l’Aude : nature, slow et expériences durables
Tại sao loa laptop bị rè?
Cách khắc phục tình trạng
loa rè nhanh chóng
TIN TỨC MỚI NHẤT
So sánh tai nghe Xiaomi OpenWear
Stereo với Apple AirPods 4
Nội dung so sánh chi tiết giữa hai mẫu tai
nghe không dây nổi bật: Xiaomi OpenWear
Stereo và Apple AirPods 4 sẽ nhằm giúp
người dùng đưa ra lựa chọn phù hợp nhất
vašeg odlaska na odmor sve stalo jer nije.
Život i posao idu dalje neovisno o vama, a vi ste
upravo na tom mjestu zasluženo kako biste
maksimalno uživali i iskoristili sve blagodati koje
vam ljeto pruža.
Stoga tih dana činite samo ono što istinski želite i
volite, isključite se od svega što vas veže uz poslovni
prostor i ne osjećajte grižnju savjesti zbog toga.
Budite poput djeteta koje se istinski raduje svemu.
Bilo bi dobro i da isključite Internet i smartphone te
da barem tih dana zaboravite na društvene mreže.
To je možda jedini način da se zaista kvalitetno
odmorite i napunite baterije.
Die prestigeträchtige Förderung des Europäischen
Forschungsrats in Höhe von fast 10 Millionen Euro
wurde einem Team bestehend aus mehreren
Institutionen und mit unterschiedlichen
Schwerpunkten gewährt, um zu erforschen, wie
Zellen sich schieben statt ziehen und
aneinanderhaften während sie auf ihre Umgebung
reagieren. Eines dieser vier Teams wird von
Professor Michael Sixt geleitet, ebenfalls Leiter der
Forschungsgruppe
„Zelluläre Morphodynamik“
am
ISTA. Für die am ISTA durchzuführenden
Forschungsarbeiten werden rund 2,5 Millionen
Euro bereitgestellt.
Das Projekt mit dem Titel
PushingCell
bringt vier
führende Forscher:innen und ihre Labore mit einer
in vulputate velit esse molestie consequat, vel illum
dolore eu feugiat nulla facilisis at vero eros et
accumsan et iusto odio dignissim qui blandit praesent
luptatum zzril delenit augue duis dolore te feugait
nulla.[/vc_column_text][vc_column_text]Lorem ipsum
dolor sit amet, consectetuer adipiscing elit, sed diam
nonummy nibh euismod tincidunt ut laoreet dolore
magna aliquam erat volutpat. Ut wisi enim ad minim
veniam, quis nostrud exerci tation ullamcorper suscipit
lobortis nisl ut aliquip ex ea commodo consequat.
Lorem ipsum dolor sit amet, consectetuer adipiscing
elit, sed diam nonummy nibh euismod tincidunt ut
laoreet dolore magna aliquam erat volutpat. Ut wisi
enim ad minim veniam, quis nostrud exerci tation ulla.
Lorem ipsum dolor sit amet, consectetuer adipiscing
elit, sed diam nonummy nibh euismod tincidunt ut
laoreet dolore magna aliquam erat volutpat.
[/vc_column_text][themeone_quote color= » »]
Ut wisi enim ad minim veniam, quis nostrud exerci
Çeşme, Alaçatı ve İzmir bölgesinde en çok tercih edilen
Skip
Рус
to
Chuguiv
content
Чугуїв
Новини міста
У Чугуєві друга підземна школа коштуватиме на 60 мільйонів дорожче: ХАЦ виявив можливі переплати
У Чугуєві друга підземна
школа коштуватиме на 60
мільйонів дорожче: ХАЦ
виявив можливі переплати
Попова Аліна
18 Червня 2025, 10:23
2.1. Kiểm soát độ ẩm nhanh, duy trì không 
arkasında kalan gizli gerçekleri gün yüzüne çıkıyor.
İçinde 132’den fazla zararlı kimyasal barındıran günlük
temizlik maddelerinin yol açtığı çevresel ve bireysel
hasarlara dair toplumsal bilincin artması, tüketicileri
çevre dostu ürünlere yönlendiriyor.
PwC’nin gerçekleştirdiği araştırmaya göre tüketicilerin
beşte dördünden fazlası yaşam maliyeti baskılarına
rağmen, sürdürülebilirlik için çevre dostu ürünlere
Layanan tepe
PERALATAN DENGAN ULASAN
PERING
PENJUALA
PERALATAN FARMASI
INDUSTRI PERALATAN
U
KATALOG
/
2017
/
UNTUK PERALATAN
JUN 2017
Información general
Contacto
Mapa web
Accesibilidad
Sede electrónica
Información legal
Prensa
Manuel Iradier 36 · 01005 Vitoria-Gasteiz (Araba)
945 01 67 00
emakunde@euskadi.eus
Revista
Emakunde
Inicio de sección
━━━━━━━━━━━━━━━━━━━━━━━━━━━━━━
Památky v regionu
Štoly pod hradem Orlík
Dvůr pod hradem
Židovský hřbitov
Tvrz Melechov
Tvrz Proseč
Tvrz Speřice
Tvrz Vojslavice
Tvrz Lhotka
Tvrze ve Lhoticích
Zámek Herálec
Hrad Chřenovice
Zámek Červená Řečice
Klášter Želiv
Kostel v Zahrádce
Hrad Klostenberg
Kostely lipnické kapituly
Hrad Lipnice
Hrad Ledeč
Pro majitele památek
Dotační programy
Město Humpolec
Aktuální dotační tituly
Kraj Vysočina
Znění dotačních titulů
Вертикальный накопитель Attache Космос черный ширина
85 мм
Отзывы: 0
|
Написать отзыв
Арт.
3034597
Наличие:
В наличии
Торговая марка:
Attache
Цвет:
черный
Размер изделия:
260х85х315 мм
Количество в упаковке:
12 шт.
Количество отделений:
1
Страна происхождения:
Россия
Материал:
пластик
━━━━━━━━━━━━━━━━━━━━━━━━━━━━━━
WHAT IS EXPECTED. Copy out the lines of the data above, from the line containing "Památky v regionu" through the line containing "Kostel v Zahrádce", exactly as they appear.

ANSWER FOR THIS EXERCISE.
Památky v regionu
Štoly pod hradem Orlík
Dvůr pod hradem
Židovský hřbitov
Tvrz Melechov
Tvrz Proseč
Tvrz Speřice
Tvrz Vojslavice
Tvrz Lhotka
Tvrze ve Lhoticích
Zámek Herálec
Hrad Chřenovice
Zámek Červená Řečice
Klášter Želiv
Kostel v Zahrádce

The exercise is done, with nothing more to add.